The existence of these current account imbalances at exchange rates well below PPP has caused economists to search for other measures of medium term equilibrium for the dollar. The best known alternative - the fundamental equilibrium exchange rate (FEER) - was invented by John Williamson. It represents an estimate of what level the dollar would need to attain over the medium term in order to balance the balance of payments, assuming that all countries are working at normal levels of employment.

Obviously, many debatable assumptions are needed to make such calculations, but the outcome for the FEER is almost always substantially lower for the dollar than any estimate of PPP. Even so, FEER estimates of around DM/$ 1.60 and Y/$ 106 have been left behind long ago by the tumbling dollar.

We therefore need to delve a little deeper to find an explanation for the dollar's "undervaluation". Let us assume that we know that, in the medium term, the dollar will trade at close to its FEER. Accepting that this is a medium-term phenomenon, where should the dollar be trading today, and how should it approach its FEER on an equilibrium dynamic path?

This all depends on two other factors - interest rate differentials between the US and other countries, and the risk premium (if any) which the market demands to hold dollars.

Compensation for risk

Essentially, the dollar must be expected by the market to move up or down towards the FEER on a path where the change in the exchange rate exactly compensates the holder of dollar assets for any interest rate differential and for any risk premium demanded.
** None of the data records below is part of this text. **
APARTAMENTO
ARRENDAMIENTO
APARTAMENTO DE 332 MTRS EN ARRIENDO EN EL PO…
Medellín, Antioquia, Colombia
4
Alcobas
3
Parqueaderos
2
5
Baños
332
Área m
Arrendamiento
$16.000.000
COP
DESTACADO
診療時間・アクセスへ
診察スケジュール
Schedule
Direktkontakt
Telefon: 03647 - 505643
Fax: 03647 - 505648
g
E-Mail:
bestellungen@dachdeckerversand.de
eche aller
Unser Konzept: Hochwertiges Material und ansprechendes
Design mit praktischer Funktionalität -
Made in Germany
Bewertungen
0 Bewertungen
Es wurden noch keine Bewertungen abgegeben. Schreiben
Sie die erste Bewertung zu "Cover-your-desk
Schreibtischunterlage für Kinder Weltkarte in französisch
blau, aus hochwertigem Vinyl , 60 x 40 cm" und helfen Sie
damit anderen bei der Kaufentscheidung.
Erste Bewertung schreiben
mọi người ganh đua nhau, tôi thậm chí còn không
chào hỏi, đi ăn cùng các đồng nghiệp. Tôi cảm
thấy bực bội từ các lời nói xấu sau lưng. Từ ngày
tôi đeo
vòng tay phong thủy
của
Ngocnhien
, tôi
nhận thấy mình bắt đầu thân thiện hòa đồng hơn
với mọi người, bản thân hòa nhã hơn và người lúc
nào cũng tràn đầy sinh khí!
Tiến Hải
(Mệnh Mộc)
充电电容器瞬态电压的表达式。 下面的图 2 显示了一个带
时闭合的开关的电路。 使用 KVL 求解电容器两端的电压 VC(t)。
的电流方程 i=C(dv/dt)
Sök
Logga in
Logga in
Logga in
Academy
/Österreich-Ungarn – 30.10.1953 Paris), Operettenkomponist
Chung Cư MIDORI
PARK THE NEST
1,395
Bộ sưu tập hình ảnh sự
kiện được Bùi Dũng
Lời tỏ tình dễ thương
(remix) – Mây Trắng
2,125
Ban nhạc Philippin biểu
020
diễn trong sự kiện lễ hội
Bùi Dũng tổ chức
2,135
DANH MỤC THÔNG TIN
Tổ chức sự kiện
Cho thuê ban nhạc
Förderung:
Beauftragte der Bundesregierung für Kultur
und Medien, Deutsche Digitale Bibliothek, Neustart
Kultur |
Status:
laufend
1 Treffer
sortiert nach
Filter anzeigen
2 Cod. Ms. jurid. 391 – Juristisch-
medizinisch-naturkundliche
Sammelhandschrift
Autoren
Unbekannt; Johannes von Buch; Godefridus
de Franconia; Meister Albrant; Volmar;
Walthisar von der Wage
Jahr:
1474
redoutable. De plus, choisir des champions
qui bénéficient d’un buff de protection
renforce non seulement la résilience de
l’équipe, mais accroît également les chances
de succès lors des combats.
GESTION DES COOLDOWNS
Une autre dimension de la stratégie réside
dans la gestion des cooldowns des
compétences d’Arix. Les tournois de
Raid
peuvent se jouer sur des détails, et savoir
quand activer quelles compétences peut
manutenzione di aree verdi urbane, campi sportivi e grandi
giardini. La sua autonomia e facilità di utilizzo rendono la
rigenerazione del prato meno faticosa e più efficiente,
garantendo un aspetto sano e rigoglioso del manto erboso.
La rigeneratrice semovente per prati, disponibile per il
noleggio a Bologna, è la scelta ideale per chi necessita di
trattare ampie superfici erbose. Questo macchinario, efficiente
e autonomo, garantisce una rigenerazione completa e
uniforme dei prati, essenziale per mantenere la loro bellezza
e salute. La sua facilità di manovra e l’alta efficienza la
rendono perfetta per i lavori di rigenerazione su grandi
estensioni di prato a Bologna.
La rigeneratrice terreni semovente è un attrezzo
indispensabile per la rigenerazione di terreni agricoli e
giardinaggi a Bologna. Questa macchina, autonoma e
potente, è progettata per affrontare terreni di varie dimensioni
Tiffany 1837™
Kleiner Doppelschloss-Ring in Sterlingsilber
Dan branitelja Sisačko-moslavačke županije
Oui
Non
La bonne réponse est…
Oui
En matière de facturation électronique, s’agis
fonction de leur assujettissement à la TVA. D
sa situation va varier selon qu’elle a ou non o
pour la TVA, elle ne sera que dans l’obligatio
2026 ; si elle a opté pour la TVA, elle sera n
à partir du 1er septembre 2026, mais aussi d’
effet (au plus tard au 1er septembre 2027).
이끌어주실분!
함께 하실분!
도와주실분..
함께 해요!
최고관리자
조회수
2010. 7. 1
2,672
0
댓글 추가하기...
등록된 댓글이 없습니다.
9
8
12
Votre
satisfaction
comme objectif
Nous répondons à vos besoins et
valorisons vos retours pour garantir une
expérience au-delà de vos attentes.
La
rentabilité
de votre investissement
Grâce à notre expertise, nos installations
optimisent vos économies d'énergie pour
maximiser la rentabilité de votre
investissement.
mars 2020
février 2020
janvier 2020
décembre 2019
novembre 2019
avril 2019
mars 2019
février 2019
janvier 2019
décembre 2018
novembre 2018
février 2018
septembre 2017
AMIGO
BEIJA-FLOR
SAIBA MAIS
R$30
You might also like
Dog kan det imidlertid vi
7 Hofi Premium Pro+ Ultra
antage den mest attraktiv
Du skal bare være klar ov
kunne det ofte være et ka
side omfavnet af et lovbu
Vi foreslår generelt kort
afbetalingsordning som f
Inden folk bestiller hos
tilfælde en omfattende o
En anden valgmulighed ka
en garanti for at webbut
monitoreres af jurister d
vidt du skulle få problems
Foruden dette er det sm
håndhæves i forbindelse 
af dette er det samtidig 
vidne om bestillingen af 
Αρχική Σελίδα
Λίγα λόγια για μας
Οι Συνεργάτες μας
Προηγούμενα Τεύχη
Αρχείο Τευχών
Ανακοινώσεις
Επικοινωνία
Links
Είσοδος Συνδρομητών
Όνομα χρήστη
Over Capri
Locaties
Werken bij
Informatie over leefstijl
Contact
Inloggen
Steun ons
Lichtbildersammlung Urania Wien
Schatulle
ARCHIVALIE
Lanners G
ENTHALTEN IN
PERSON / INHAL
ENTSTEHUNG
Consequently, if interest rates in the US are below those in other countries, or if there is a positive risk premium on the dollar, the dollar must trade below its FEER so that it can be expected to appreciate back towards it over the medium term.

This explains a conundrum which often puzzles the market, which is why the consensus of economic forecasts for "weak" currencies with poor fundamentals always seems to show the currency rising over time. The reason is that the currency must be expected to rise in order to compensate holders for the risk of holding it. If it were not expected to rise at any point in time, it would need to fall further, and would continue until the market became convinced that it had overshot downwards.

At present, there is little difference between interest rates in the US and in Germany, while US rates are substantially above those in Japan. We therefore cannot blame interest differentials for the fact that the dollar is trading below its FEER. This means, by deduction, that there must be a large risk premium attached to the dollar, and the dollar's recent depreciation suggests that this risk premium has risen quite sharply this year.

The risk premium - or the expected excess return in dollar assets - is needed to attract sufficient short-term capital flows into the US to offset the chronic deficits that it has been running for some time on the current and long-term capital accounts of the balance of payments. However, with the outflow on long-term capital account having shrunk sharply in recent months, this does not explain why the risk premium has risen abruptly lately. Nor do events like the Mexican crisis seem sufficient to explain this.

As the graph shows, Goldman Sachs estimates for the risk premium on the dollar are now phenomenally high - 3.5 per cent per annum against the mark, 6 per cent against the yen. These risk premia are clearly extreme - in fact, almost as extreme as they were in the other direction when the dollar surged to unprecedented highs in the mid-1980s.

We learned then that markets are capable of driving currencies away from their fundamental levels by vast distances for several years, but that they do eventually adjust. Sooner or later (and quite possibly much later), these extreme risk premia will subside, and the dollar will recover.